> [Bereitgestellter Auszug]
>>

Königin Elizabeth II hält für sich selbst "an bewährten Rezepten" fest – daraus könnte man einen Kommentar zum Brexit ableiten.

Foto: AFP / Stefan Rousseau

Das Leben von Elizabeth II sei ein Paradox, fasst der Londoner Autor Andrew Gimson zusammen: "Sie hat Autorität und ist gleichzeitig machtlos." Der Satz gilt gleichermaßen für die Ehefrau des über alle Maßen sturen Prinzen Philip (97), der trotz eines kürzlich von ihm verursachten Unfalls nicht vom Autofahren lassen will, wie für das Staatsoberhaupt des Vereinigten Königreichs von Großbritannien und Nordirland.

In letzterer Funktion wandte sich die 92-Jährige diese Woche an die Ortsgruppe des ehrwürdigen Women's Institute nahe ihrem Schloss Sandringham: Jede Generation habe ihre eigenen Herausforderungen und befinde sich auf der Suche nach neuen Antworten, reflektierte die Monarchin und erläuterte, sie selbst halte "an bewährten Rezepten" fest.

So weit, so harmlos. Dann aber kamen Sätze, die sich erkennbar an ein größeres Publikum richteten als nur an die Landfrauen der Grafschaft Norfolk: "Gut übereinander reden und unterschiedliche Standpunkte respektieren; gemeinsam nach Übereinstimmung suchen; und niemals das große Ganze aus den Augen verlieren." Aus ihrer Sicht, so die Queen, sei solches Vorgehen zeitlos: "Ich kann es nur jedem empfehlen."

"Große Weisheit"

<<

> [Vorliegende Daten]
>>

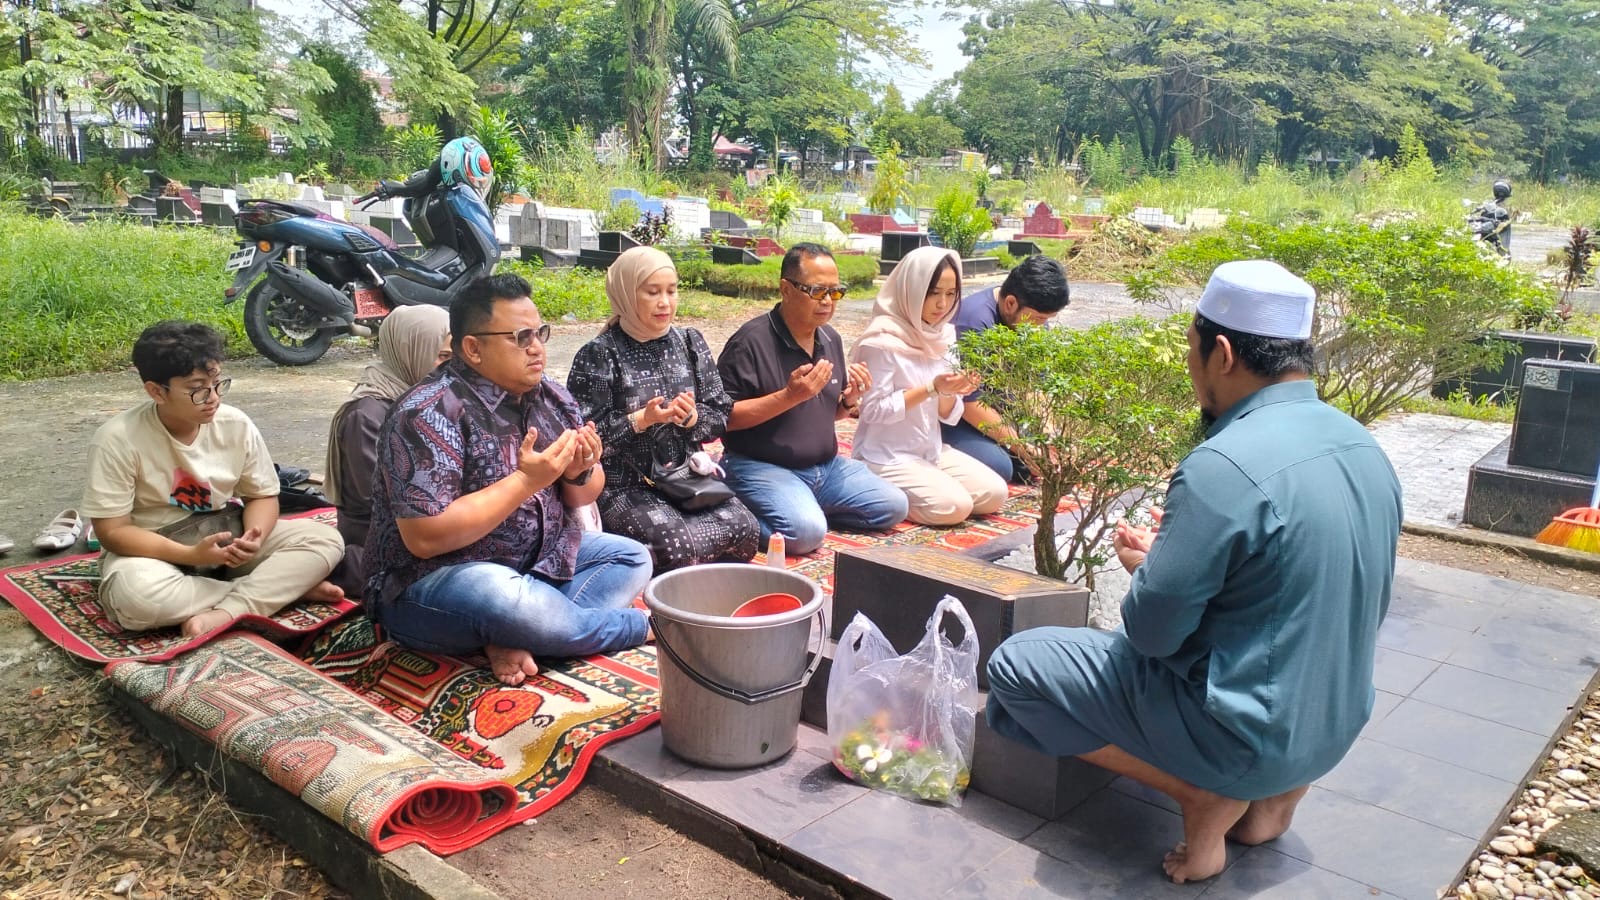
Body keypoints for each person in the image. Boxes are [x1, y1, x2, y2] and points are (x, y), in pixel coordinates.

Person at [984, 260, 1403, 883]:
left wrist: (1147, 571)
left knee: (1017, 669)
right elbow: (1294, 584)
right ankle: (1275, 800)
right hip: (1334, 724)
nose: (1190, 367)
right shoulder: (1362, 445)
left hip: (1243, 737)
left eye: (1192, 349)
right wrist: (1175, 556)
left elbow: (1152, 636)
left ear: (1223, 353)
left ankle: (1200, 794)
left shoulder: (1223, 465)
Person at [364, 273, 652, 686]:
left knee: (630, 557)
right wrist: (524, 482)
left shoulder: (552, 395)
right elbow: (426, 537)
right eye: (520, 337)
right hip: (434, 582)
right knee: (499, 595)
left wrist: (579, 470)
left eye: (540, 333)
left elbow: (586, 494)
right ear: (473, 348)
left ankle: (523, 633)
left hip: (533, 565)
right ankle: (632, 628)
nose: (537, 348)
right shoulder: (427, 412)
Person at [81, 321, 345, 637]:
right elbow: (113, 531)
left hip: (225, 534)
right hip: (153, 550)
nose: (213, 398)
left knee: (326, 539)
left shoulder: (235, 424)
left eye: (218, 383)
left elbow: (261, 495)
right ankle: (276, 592)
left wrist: (254, 537)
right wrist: (190, 556)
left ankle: (230, 609)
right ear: (156, 391)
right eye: (197, 390)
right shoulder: (117, 439)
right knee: (136, 598)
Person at [567, 247, 759, 571]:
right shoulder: (600, 354)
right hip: (626, 484)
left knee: (747, 530)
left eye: (672, 291)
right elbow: (585, 438)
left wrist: (693, 418)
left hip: (686, 476)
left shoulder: (689, 342)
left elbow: (720, 412)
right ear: (626, 294)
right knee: (678, 548)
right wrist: (642, 419)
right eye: (652, 292)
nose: (665, 302)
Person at [716, 243, 909, 554]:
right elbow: (722, 420)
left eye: (835, 292)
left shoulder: (829, 337)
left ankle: (802, 507)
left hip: (825, 468)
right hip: (761, 465)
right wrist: (788, 396)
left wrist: (850, 400)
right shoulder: (749, 342)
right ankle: (734, 517)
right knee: (805, 535)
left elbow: (826, 413)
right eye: (818, 291)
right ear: (786, 289)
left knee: (894, 506)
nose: (828, 302)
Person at [849, 246, 1007, 525]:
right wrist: (931, 388)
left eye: (950, 294)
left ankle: (925, 486)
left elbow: (948, 413)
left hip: (930, 449)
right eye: (933, 293)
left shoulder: (944, 334)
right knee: (955, 507)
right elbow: (872, 411)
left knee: (994, 494)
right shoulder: (881, 340)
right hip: (886, 455)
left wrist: (951, 390)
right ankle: (876, 492)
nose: (942, 305)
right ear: (912, 288)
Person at [323, 305, 451, 595]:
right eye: (442, 357)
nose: (450, 368)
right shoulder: (366, 415)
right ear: (411, 352)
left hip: (429, 520)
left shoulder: (429, 397)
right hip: (380, 533)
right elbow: (381, 500)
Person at [942, 254, 1072, 482]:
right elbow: (970, 403)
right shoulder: (973, 322)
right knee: (1001, 467)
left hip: (1002, 412)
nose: (1042, 326)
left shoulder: (1032, 323)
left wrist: (1048, 433)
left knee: (1057, 453)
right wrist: (1023, 448)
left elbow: (1034, 388)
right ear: (1010, 303)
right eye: (1038, 318)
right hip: (957, 415)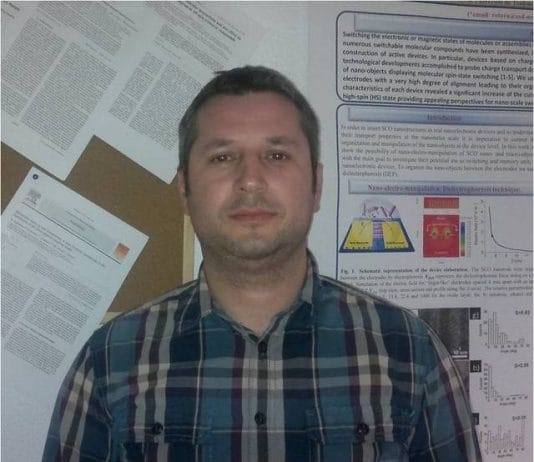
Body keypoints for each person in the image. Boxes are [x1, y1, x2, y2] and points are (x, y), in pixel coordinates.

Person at [43, 66, 481, 461]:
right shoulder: (111, 361)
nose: (250, 180)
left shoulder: (409, 353)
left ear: (316, 185)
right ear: (184, 191)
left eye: (277, 156)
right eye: (222, 157)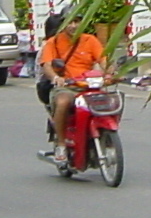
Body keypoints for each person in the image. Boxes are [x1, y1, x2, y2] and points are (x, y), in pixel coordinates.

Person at [38, 14, 107, 163]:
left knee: (109, 102)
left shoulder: (91, 40)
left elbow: (103, 60)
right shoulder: (53, 42)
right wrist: (56, 78)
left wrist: (110, 73)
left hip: (89, 86)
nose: (73, 26)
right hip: (67, 87)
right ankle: (61, 144)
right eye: (70, 22)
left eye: (77, 22)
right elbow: (47, 65)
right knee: (62, 102)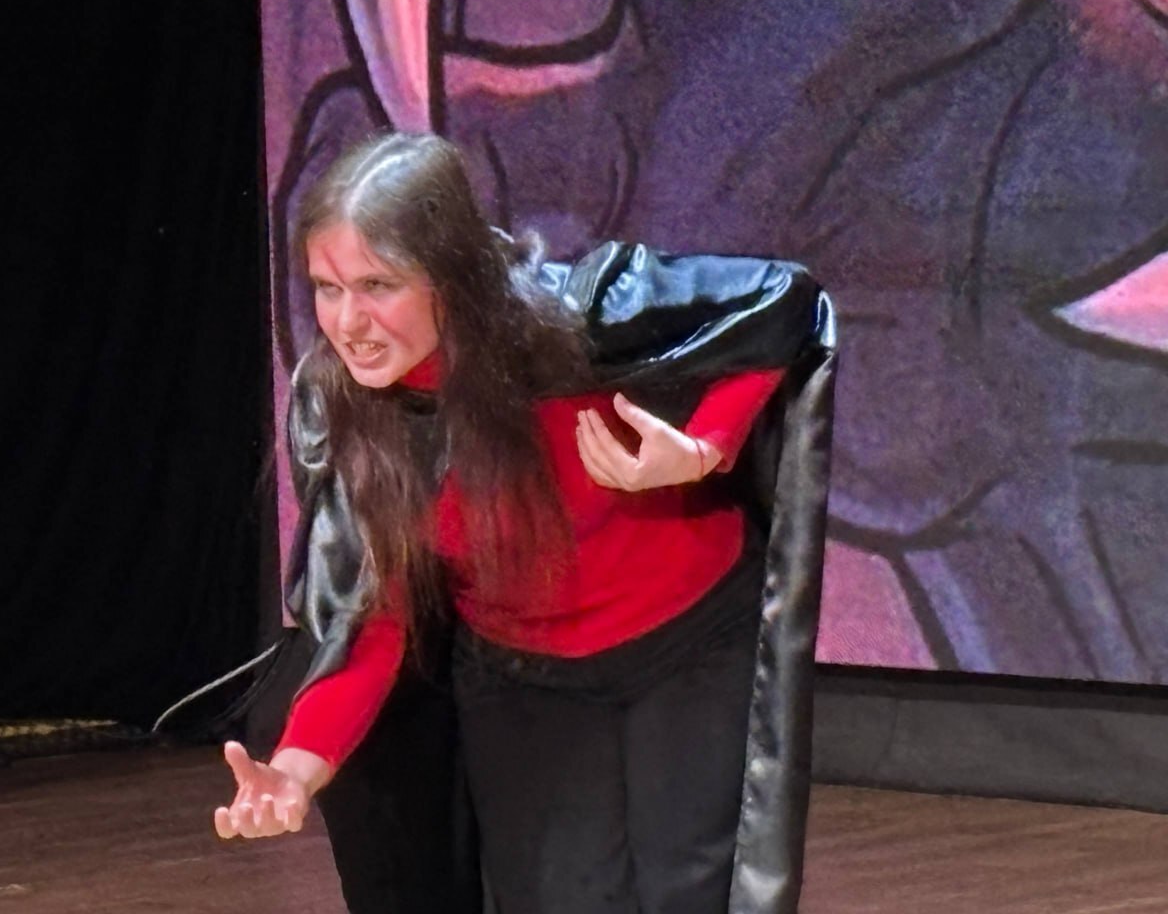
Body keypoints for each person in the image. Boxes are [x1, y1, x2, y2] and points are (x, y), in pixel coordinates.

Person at [214, 132, 836, 914]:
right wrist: (294, 770)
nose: (349, 322)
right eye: (327, 288)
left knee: (690, 893)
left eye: (378, 285)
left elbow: (778, 308)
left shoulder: (573, 322)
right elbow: (372, 622)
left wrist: (703, 449)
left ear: (449, 274)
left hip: (690, 645)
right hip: (522, 679)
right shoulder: (348, 409)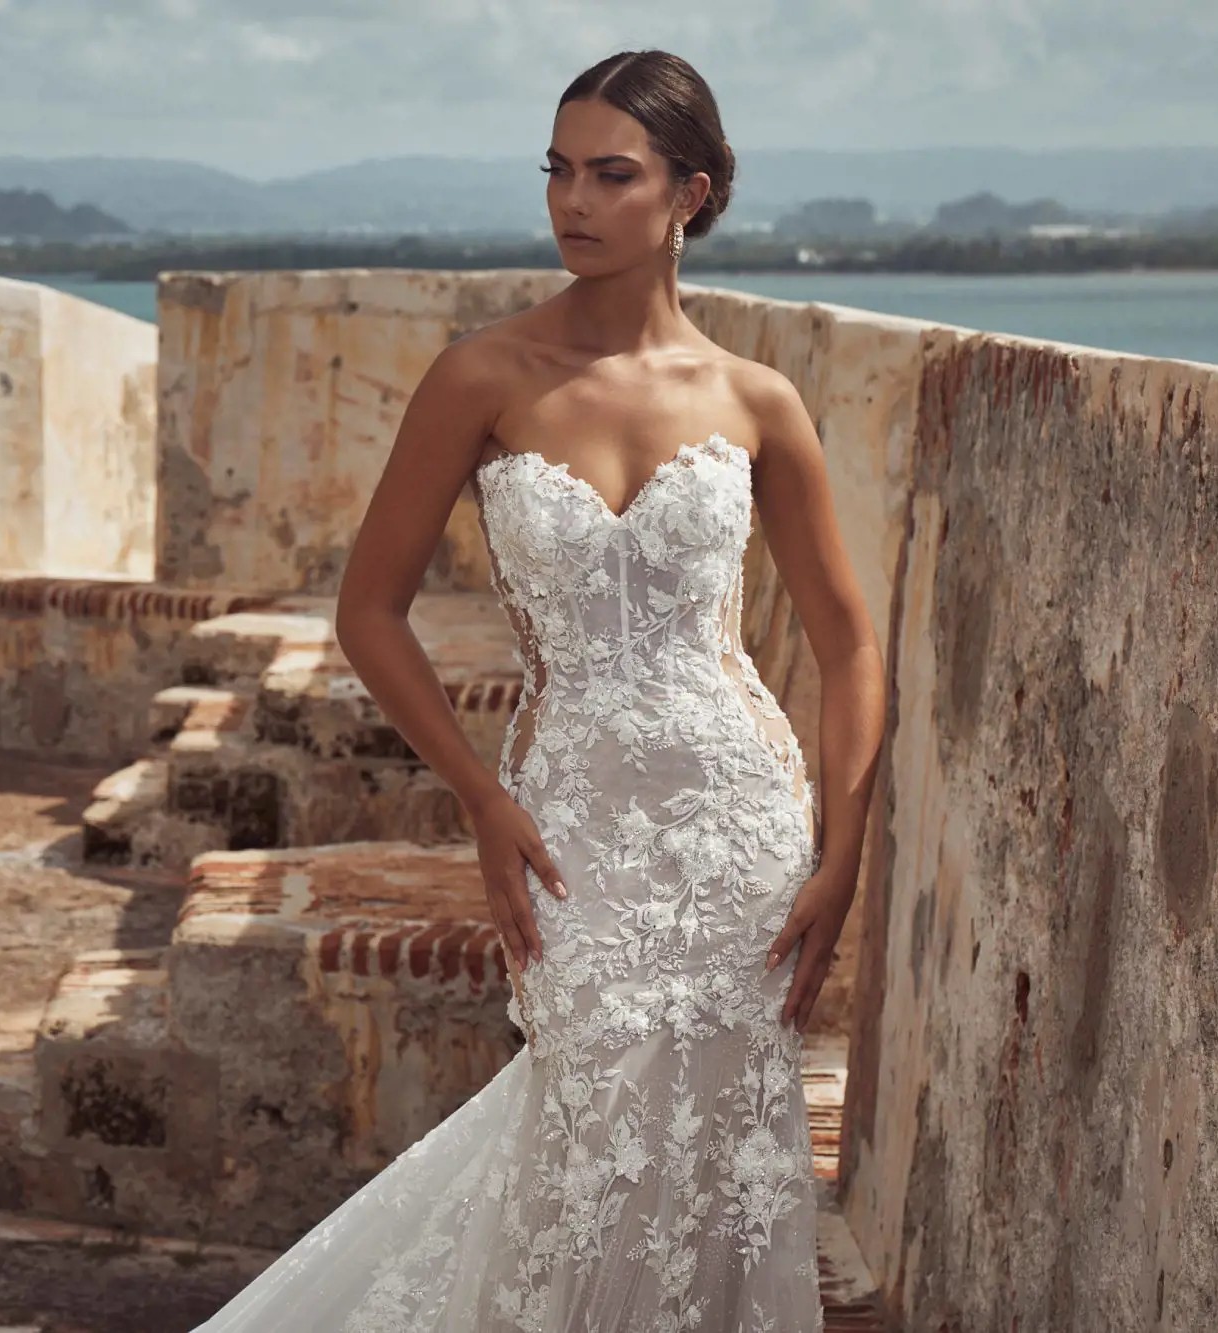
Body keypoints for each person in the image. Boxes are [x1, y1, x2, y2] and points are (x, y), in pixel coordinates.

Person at [191, 48, 886, 1333]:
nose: (573, 200)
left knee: (710, 1154)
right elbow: (369, 609)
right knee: (585, 1124)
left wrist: (840, 857)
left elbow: (850, 641)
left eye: (610, 174)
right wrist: (477, 797)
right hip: (568, 823)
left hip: (738, 823)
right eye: (558, 170)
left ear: (692, 190)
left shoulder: (754, 400)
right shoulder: (482, 376)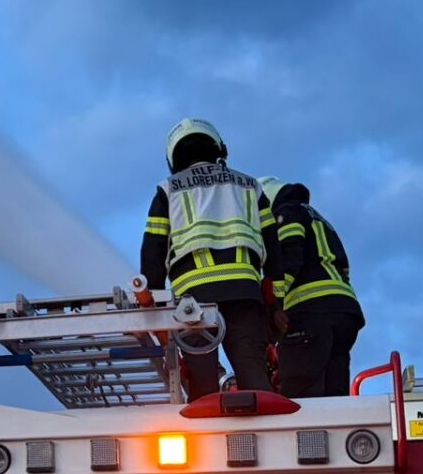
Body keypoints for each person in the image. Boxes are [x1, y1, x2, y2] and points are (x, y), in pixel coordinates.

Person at [140, 119, 275, 400]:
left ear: (174, 157)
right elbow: (273, 244)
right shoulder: (250, 186)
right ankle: (265, 435)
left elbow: (154, 248)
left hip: (194, 299)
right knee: (254, 373)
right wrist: (277, 299)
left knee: (203, 383)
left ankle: (208, 441)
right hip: (244, 292)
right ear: (218, 148)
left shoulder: (169, 189)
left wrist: (152, 301)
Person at [259, 176, 365, 397]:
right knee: (333, 391)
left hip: (311, 313)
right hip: (345, 313)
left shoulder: (285, 213)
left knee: (301, 392)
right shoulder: (318, 218)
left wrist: (275, 304)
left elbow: (290, 259)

<<

> [Aufgabe] Schreiben Sie den Text über die Rede von Elizabeth II vor dem Women's Institute im Anschluss an die Zwischenüberschrift „Große Weisheit“ weiter.

> [Antwort]
Ähnlich hatte die Königin auch schon in ihrer Weihnachtsansprache geredet. Dass diesmal der Buckingham-Palast die Äußerungen auf einem wenig beachteten Termin an die Medien weitergab, deutet darauf hin, dass Elizabeth und ihre Berater mit der damaligen Reaktion unzufrieden waren. Diesmal hingegen schlug die Intervention des Staatsoberhauptes Wellen. "Queen verlangt das Ende der Brexit-Fehde" lautete die Schlagzeile der Times. Von "großer Weisheit" sprach Finanzminister Philip Hammond. Einer der wichtigsten Verfassungskenner, Lord Peter Hennessy, gab den Sätzen der Queen die Note "tadellos: Es geht um Höflichkeit und Zuvorkommenheit, nicht um Politik."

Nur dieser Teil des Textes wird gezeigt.